How you impart it (the use of networks, in particular the Internet). Education in the Information Society is not just what we have now plus an e-mail address, in the same way that the Industrial Revolution was not just the agricultural society plus the tractor. We need to develop the conceptual technology that allows for group-work, sharing in the intelligence distributed within the Net, generating new content in a context that transcends old disciplinary barriers and takes new areas of knowledge that are emerging into account. If the Internet’s inclusion in education is limited to learning how to search for information, it would be better to leave that job up to the intelligent agents designed by artificial intelligence and then just pack up and go home. Digital education requires new “encounter technology” and the exchange of knowledge between real human beings. And, once again, interdisciplinary forums are essential to steering this process.
How education is planned (the reorganisation of present educational structure).Virtual culture steam rolls over traditional fields of knowledge. Geography, History, Mathematics, Literature, Sciences etc., don’t make any sense in separate areas (or timetables) assigned to the corresponding teachers, when the virtual classroom, precisely through the technologies mentioned in the previous paragraph, allow for an integrated approach to these subjects, not as a simple amalgam but as a new definition of knowledge. Anyone who has spent any time playing with some of the new, more successful video games, such as The Age of Empires (to name but one), will have realised that this is the challenge we are going to have to face.

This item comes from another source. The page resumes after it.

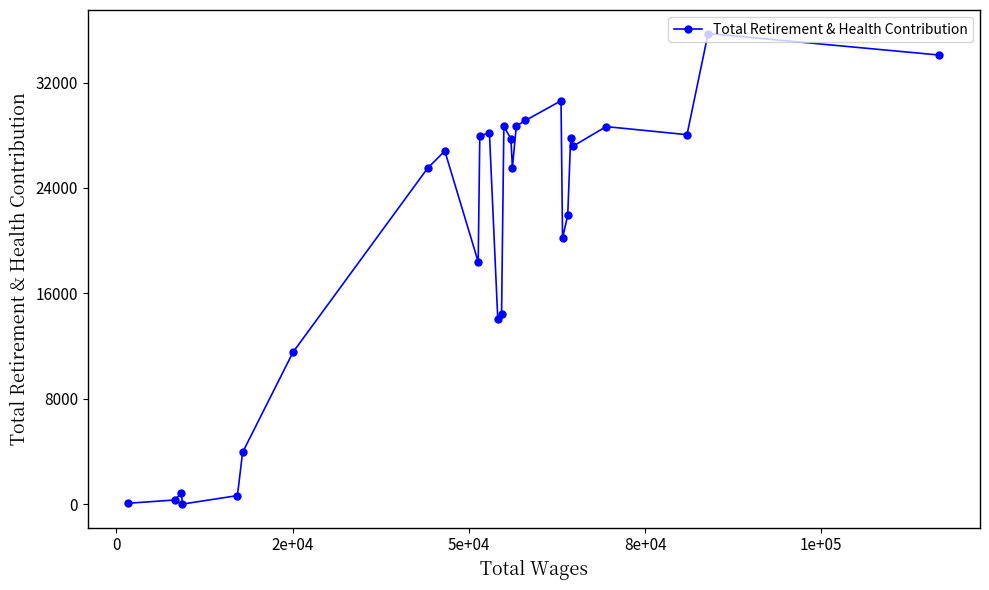

What is the sum of all values?

566608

So, as we have already said: it is not enough just to get the Internet into schools. It is not enough if teachers don’t get involved in reorganising education within the world of networks as soon as possible. It is not enough unless they create forums for debate aimed at developing conceptual technology that will resolve the question of the joint participation of all factors involved in the new educational paradigm. Hopes that a central authority will resolve the question of Information Society “syllabuses”, conflicts with the inherent logic of virtual culture, where the creativity and innovation of individuals and organisations create new frameworks for personal development which are quite unpredictable. This is a complex evolutionary process fed by ingredients as apparently different as scientific research, redefining public interest, market competition, the development of new artistic abilities and technological innovation.

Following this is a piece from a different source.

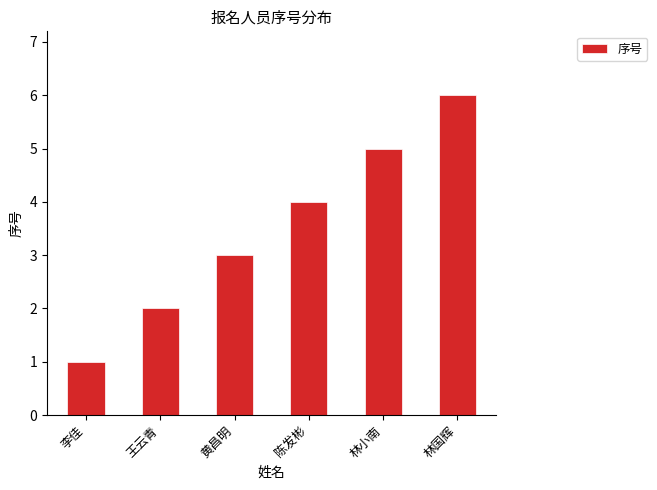

At which label is the value closest to 3?

黄昌明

As this school year starts, all state schools here in Catalonia have been equipped with Internet connections and a computer room with a couple of multimedia computers, thanks to the Argos and Educalia projects in which public administration and private enterprise are taking part. It is a beginning too weighed down by a vision of the accumulation of infrastructures. As Virginia Postrel says, if we don’t manage to get away from certain preconceptions and prejudices just at a time when the grand principles are being severely criticised, we could end up as enemies of the future, which is, as we all know, a sure fire way of breaking with the present and ending up like a shipwrecked person who can just see ships passing by in the distance.